In chapter 3, Herzog makes a significant contribution to understanding the development of PTSD by scrutinizing the rarely studied yet crucial role of debates regarding the eligibility for reparations for Jewish Holocaust survivors. She charts the responses of pro- and anti-psychoanalytic psychiatrists in the USA, Europe and Israel to the emotional reactions of survivors. Interestingly, Freudian concepts were appropriated both by experts antagonistic to the survivors and by those sympathetic to their severe mental suffering. This is important research as it shows a missing link in the historiography from the shell shock of World War I to post-Vietnam PTSD. The research in this chapter is superb. Especially interesting is the discussion of records by doctors who opposed benefits for survivors. In what nowadays would sound absurd, these experts argued that the survivors of the worst atrocities were “oversensitive” or “neurotic,” due to familial conflicts or inner problems, rather than as the result of the actual reality of murderous persecution. Such arguments, Herzog shows, were also tied to a resurgence of anti-Semitism in West Germany, which viewed Jews as greedy, self-interested or “gaining from illness.”
However, if we disregard this postwar anti-Semitic context, it may again be informative to view the continuity of pre- and postwar developments, as in the case of homosexuality, and see how analytic logic—in this case, the focus on inner rather than external reality—served entirely opposing purposes. In Britain in the 1920s, for example, some analytic doctors treating shell shock asserted that their patients’ inner psychological disposition rather than the experiences of the Great War were the prime cause of soldiers’ trauma; this assertion did, however, make the case for psychological treatment rather than denying it. Similarly, during and after World War II, most British psychoanalysts emphasized “the war inside” and childhood separation trauma rather than the effects of the actual war in the form of aerial bombing; and this emphasis underpinned the call for the development of welfare services for mental health.
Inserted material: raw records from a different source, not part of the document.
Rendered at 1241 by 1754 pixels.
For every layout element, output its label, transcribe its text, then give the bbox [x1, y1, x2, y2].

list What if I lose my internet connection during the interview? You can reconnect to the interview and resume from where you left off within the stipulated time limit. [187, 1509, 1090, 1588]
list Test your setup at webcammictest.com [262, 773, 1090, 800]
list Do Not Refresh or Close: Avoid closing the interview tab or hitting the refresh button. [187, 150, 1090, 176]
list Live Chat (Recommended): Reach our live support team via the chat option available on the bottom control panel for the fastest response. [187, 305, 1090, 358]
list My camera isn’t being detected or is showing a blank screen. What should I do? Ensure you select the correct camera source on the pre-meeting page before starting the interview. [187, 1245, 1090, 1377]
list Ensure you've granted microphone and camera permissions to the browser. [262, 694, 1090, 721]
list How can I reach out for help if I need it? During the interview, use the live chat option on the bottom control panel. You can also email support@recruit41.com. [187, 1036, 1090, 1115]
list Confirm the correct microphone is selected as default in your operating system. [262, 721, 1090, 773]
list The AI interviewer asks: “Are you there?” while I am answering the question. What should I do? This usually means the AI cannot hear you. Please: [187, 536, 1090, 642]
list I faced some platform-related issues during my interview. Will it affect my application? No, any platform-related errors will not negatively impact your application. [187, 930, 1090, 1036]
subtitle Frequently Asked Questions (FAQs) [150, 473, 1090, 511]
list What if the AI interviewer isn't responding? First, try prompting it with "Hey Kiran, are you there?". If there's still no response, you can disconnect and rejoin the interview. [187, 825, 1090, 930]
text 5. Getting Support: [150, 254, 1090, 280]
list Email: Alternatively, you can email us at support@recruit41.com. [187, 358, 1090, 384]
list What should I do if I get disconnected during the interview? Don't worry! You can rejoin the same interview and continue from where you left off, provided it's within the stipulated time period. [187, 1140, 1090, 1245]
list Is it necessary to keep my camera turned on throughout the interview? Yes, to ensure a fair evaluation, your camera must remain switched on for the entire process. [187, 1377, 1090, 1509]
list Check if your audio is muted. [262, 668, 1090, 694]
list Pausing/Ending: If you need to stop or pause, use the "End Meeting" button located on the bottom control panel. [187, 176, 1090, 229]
This leads me to ask how future research might integrate the history of pre- and postwar discussions of war trauma, and shed further light on how similar logic may serve competing aims and outcomes.Footnote 8
Overall, Herzog's book and the powerfully argued case studies she includes with great originality and thoughtfulness make a major contribution to advancing us towards a more nuanced and rich narrative of the history of psychoanalysis. It also brings to mind further ideas for synthetic and integrative research on psychoanalysis in the twentieth century. Cold War Freud combines incisive theorization of a wide range of topics with careful, deep research, and sheds light on the post-Holocaust era, the sexual revolution, the gay movement, the New Left, and the age of decolonization.